**PROBLEM TO WORK ON:**
From the first line to the last, return the data exactly, with no pictures.

**MATERIAL PROVIDED:**
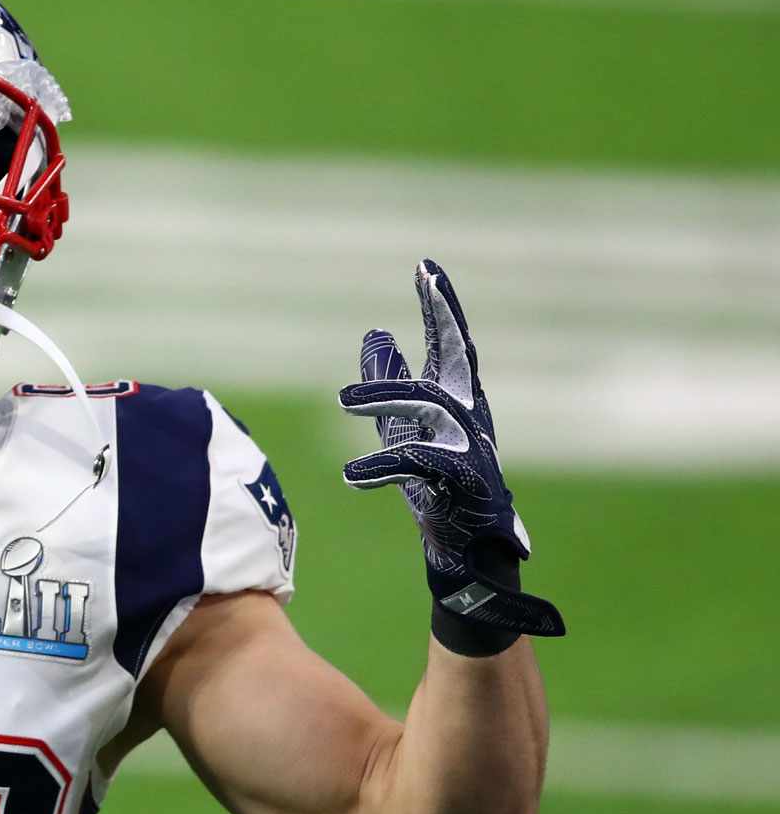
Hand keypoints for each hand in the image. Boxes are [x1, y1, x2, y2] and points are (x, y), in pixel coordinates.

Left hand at [339, 260, 564, 643]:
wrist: (465, 547)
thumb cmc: (437, 482)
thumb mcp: (404, 424)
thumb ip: (390, 380)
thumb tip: (375, 331)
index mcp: (460, 399)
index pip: (451, 343)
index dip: (439, 305)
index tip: (424, 266)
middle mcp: (471, 416)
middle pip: (456, 360)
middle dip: (441, 323)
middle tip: (407, 301)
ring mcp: (469, 447)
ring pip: (430, 407)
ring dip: (384, 397)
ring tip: (342, 399)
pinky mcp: (459, 483)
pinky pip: (416, 463)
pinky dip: (380, 465)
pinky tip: (352, 473)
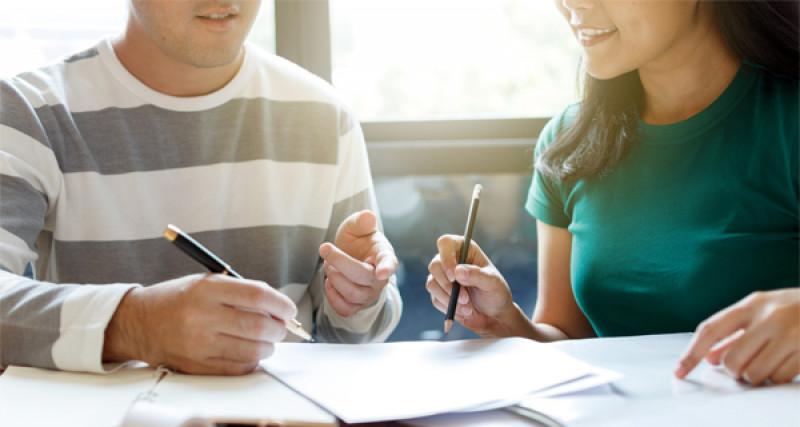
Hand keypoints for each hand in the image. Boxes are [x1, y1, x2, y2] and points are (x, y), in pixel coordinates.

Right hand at [104, 273, 297, 374]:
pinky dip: (251, 361)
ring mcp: (198, 343)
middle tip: (280, 327)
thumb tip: (278, 310)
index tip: (289, 309)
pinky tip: (249, 352)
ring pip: (251, 350)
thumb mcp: (207, 283)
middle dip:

**REPLY:**
Hand keypoints for each hand in the image. Boxes are [x1, y1, x2, y2] and points are (x, y), in pixel coordinates.

Left hand at [339, 260, 564, 643]:
wrist: (465, 547)
thumb cmc: (437, 482)
thumb mcp: (404, 424)
thumb ip: (390, 380)
thumb tip: (375, 331)
index mcp: (460, 399)
index pip: (451, 343)
index dip: (439, 305)
index tip: (424, 266)
middle mcp: (471, 416)
middle pip: (456, 360)
middle dip: (441, 323)
middle tip: (407, 301)
ring mcp: (469, 447)
ring pip: (430, 407)
ring dip: (384, 397)
ring tip: (342, 399)
pinky mcp: (459, 483)
pinky pip: (416, 463)
pinky dip: (380, 465)
pinky tip: (352, 473)
Hand keypoints for each hand in the image. Boxes are [x1, y1, x2, y2] and points are (x, y), in pixel coordinates.

Right hand at [104, 273, 297, 374]:
pinky dip: (251, 361)
ring mcp: (198, 343)
middle tip: (280, 327)
thumb tip: (278, 310)
index tip: (289, 309)
pinky tip: (249, 352)
ring pip: (251, 350)
thumb mcp: (207, 283)
middle dip:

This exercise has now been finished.